### Data extracts
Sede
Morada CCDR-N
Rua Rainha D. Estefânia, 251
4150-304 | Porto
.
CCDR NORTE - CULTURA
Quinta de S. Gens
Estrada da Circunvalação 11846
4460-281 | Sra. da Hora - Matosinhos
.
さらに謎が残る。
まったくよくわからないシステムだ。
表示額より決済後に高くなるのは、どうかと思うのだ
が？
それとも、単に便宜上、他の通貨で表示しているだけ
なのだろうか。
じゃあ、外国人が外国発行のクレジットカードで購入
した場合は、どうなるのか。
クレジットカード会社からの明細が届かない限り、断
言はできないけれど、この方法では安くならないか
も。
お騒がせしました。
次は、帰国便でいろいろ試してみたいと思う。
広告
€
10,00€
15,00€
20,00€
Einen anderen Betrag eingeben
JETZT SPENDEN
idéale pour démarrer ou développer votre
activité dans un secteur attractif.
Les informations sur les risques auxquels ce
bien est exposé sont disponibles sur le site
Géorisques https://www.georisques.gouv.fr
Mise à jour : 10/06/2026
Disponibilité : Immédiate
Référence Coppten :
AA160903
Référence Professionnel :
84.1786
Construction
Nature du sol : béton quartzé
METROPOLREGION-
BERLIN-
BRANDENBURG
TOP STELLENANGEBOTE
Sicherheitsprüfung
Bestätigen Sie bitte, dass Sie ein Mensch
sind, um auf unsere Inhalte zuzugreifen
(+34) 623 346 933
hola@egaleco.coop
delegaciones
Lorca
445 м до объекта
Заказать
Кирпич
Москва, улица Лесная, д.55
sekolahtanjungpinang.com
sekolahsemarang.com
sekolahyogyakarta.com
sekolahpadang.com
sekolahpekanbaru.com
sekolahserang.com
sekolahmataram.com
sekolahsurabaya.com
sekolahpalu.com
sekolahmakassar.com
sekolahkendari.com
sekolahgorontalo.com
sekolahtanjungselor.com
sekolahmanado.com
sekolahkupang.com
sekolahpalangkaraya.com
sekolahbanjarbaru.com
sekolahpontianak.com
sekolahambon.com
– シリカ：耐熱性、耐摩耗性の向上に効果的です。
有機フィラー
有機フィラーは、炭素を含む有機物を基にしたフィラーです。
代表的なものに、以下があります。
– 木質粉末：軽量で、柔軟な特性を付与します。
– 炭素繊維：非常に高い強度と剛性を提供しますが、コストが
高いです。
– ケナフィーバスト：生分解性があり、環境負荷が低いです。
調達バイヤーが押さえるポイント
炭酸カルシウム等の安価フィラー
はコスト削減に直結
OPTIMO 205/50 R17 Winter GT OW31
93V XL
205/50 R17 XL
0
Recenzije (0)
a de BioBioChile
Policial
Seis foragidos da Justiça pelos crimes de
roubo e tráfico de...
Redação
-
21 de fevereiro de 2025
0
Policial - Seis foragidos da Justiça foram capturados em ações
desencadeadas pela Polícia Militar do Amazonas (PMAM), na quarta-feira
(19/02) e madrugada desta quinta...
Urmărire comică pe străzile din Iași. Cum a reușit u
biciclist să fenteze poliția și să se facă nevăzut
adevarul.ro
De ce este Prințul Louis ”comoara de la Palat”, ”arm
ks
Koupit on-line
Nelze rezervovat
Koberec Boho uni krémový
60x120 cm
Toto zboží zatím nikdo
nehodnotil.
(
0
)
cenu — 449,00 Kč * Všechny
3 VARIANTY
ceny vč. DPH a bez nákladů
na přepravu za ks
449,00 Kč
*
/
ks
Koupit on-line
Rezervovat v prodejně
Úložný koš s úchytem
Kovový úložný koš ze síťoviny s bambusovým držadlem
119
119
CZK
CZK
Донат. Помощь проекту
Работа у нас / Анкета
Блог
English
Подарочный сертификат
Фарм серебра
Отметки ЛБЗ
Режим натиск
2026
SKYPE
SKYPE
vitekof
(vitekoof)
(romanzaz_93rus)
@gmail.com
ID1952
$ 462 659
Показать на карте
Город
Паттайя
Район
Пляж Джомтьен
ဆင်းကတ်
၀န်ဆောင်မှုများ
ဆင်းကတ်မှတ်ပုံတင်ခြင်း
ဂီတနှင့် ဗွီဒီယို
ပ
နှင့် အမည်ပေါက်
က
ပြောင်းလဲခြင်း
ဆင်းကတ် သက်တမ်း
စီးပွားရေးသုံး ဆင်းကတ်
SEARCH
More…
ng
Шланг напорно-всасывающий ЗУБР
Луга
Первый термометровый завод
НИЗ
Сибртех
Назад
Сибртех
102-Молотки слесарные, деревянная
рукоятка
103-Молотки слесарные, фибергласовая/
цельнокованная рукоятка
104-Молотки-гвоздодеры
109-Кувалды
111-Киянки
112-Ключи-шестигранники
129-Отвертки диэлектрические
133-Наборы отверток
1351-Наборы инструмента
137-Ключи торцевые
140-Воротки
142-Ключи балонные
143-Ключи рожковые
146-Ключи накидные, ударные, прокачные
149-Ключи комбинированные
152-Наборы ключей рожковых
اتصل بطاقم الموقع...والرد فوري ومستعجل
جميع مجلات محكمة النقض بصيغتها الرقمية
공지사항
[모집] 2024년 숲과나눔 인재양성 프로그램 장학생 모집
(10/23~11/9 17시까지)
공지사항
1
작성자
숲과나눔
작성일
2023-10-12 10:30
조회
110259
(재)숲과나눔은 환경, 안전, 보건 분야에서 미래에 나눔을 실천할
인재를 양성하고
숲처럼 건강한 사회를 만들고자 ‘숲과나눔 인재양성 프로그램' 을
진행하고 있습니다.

### Task to carry out
Your task is to copy each line of the data above that holds "Policial".

### Task response
Policial
Policial - Seis foragidos da Justiça foram capturados em ações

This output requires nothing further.